Monday, March 29, 2010

The Everafter by Amy Huntley

4 stars -- I liked it!

The Everafter is a really quick read. It took me less than three hours and only one sitting (yay for lazy Saturday afternoons!).

The book starts with a girl in a large seemingly empty space. She realizes she's dead, but she doesn't know who she is, how she died, or even how she knows she's dead. Without a way to note the passage of time, it's hard to pinpoint how long she stays in her bubble before she begins exploring the area she's in, which she's nicknamed Is, but eventually she does.

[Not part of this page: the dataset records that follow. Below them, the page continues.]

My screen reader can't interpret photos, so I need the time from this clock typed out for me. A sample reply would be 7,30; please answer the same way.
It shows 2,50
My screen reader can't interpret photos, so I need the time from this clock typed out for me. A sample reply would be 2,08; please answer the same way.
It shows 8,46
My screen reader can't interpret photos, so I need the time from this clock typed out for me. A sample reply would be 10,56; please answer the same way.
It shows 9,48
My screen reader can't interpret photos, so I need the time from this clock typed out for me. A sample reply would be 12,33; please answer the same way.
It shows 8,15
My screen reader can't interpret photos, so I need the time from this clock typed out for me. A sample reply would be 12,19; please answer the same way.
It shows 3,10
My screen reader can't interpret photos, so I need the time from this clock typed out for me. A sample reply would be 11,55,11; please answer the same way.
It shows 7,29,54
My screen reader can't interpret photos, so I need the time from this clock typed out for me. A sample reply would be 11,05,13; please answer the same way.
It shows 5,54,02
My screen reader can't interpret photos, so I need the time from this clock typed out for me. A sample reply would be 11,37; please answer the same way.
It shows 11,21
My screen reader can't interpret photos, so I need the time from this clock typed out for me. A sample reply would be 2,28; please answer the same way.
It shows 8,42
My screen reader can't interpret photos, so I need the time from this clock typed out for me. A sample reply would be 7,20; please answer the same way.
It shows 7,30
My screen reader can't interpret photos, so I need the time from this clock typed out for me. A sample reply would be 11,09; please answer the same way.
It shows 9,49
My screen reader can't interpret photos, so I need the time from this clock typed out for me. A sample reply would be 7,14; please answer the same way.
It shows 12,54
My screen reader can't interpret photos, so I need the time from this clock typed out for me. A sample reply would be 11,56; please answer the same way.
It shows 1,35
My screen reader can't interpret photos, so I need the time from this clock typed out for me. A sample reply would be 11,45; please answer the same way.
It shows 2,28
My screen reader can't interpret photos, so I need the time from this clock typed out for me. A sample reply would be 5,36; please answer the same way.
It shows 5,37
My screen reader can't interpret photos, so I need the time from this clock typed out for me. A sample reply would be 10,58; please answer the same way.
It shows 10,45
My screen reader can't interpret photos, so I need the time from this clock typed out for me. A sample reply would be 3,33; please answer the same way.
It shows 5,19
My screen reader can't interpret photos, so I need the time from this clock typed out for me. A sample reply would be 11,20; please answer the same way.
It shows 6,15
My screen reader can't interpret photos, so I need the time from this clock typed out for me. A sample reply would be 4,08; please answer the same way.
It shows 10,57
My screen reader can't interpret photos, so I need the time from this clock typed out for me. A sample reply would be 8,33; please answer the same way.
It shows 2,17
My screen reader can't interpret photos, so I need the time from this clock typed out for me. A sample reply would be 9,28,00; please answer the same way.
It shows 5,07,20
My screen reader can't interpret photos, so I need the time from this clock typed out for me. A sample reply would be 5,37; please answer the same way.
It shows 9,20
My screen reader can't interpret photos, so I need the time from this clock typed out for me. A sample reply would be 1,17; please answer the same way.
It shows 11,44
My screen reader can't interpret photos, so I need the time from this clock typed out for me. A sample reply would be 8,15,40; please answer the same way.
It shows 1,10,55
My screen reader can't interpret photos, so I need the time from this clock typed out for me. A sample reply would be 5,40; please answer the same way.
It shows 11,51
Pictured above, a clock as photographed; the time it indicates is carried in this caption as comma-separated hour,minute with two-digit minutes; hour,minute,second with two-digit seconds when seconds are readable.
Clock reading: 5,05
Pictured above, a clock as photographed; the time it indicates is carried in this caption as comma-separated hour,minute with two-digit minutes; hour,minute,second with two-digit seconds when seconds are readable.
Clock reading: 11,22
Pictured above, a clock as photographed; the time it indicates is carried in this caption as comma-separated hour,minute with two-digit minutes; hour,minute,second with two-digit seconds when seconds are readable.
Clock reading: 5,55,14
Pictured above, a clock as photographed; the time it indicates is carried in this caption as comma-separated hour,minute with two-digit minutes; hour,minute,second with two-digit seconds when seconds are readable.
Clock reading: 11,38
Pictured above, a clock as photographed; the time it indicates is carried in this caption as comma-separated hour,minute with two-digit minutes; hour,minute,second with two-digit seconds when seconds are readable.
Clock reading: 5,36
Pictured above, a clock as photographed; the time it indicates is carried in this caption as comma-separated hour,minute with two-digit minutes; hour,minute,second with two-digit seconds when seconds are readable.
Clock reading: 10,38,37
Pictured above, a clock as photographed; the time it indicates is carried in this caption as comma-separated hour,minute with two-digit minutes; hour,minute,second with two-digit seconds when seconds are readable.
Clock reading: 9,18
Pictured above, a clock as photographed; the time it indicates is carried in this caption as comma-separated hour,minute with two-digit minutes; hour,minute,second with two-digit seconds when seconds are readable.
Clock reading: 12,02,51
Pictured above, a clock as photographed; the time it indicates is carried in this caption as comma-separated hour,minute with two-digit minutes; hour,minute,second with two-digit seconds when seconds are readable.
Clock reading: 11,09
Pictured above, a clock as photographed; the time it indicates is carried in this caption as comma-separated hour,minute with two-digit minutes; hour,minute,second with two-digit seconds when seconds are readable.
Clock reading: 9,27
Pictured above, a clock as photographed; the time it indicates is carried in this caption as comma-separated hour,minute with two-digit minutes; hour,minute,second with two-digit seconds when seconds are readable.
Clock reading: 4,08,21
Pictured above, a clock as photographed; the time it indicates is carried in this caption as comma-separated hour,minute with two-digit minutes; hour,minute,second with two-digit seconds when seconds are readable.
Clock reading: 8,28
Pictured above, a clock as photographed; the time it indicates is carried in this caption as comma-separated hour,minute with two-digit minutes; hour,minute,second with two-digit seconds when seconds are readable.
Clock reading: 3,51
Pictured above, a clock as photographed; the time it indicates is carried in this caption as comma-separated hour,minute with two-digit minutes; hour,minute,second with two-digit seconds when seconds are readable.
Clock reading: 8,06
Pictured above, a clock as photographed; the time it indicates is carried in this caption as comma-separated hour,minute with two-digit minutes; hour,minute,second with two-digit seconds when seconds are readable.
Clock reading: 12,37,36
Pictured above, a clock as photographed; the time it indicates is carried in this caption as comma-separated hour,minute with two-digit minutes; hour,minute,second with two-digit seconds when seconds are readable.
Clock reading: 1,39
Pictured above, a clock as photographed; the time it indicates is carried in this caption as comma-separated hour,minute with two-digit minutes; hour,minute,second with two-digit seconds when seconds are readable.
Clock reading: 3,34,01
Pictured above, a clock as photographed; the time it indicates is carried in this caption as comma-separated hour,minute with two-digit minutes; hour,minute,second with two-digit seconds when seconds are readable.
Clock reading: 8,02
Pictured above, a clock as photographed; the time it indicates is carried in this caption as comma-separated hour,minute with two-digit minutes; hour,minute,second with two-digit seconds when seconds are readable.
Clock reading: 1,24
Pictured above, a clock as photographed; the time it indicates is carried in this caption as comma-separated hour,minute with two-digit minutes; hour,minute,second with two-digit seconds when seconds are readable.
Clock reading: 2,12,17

Learning to expand the bubble that encompasses what remains of her (is she a ghost? is she a soul?) and move through Is, the girl starts traveling toward little pinpoints of light she can barely see in the darkness.

It turns out that each pinpoint is an object, and each object, when touched, brings Madison to a point in her life where she lost that object. Able to view the scene from outside her body or to join with her body and relive the moment, Madison learns who she is, who her friends are, and relearns about the love of her life, Gabe.

Madison makes it her goal to find out how she, and, she's pretty sure, Gabe, died at the age of 17, but no object brings her to that scene. She learns that she can change the outcome of the scenes by either finding the object (after which she can no longer visit that moment) or moving other little things around but also realizes that doing so changes the fabric of who she was.

The Everafter is a fascinating look into one person's take on how life after death might be, and the puzzle found within the story is quite captivating--will Madison find Gabe? How did Madison die? What is Madison's best friend's place in all of this? The outcome, while not exactly surprising and a little far fetched, is satisfying and the steps that led to the ending are clearly defined in retrospect. I'm pretty sure the letter at the end made me tear up a little bit.

The only complaint I have about the book is that the the Everafter, which the dead can go to and leave at any time, is a little vague and doesn't sound very pleasant to me. But I suppose heaven is a bit hard to describe, and everybody has their own ideas about how it will be.